## Prompt
For this exercise, copy out each line of the material below that includes "проекту".

## Record set
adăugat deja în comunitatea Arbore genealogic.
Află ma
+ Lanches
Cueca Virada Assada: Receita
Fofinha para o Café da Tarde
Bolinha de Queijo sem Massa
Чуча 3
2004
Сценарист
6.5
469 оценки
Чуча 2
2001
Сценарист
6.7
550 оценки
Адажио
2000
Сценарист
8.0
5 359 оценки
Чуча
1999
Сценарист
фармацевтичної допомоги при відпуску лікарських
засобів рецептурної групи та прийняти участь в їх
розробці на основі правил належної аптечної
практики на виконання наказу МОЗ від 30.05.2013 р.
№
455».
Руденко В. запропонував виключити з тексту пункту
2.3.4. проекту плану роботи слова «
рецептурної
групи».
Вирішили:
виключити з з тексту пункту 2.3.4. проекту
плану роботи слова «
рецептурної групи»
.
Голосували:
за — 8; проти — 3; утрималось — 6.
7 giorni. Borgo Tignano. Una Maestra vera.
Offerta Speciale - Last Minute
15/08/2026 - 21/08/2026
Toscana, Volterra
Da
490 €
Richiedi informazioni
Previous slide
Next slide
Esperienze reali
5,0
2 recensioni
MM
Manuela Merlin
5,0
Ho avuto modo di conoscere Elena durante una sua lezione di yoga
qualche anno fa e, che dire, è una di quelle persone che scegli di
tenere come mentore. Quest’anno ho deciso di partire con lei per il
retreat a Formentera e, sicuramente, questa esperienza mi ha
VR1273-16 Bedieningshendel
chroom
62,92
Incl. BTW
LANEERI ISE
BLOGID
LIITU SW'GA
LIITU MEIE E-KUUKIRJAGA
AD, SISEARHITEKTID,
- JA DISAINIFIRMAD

--

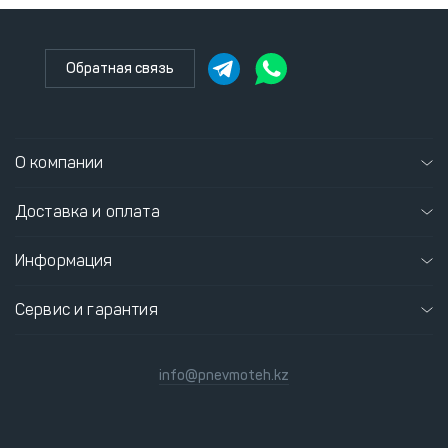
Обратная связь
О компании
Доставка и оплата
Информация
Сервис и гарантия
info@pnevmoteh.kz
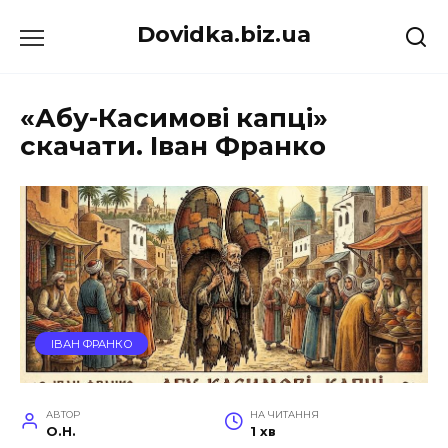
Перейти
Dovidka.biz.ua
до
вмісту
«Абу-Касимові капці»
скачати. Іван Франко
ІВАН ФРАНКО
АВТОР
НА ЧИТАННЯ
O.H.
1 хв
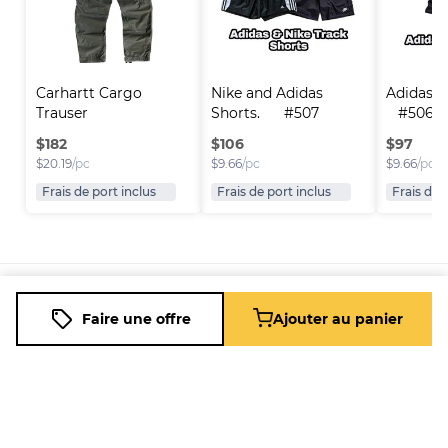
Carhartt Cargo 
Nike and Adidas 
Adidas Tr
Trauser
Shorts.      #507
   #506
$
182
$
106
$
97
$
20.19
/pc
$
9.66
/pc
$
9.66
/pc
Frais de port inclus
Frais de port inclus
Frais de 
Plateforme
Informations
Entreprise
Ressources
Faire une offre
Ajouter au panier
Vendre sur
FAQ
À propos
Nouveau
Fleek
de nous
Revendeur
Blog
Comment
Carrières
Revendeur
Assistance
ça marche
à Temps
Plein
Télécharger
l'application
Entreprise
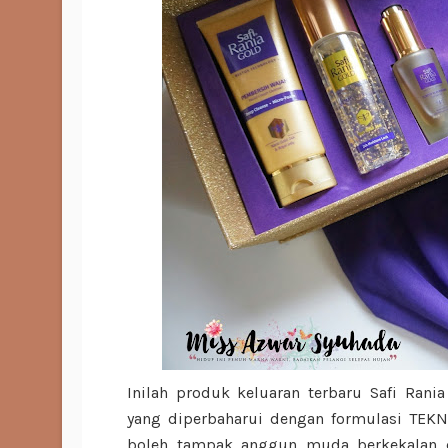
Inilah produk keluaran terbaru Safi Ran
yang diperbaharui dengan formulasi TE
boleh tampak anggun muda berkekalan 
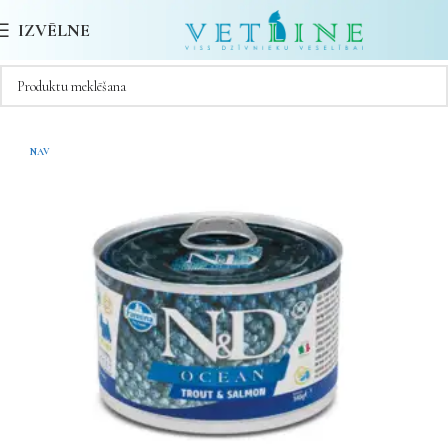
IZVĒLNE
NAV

## Worked solution
2.3.4. проекту плану роботи слова «
виключити з з тексту пункту 2.3.4. проекту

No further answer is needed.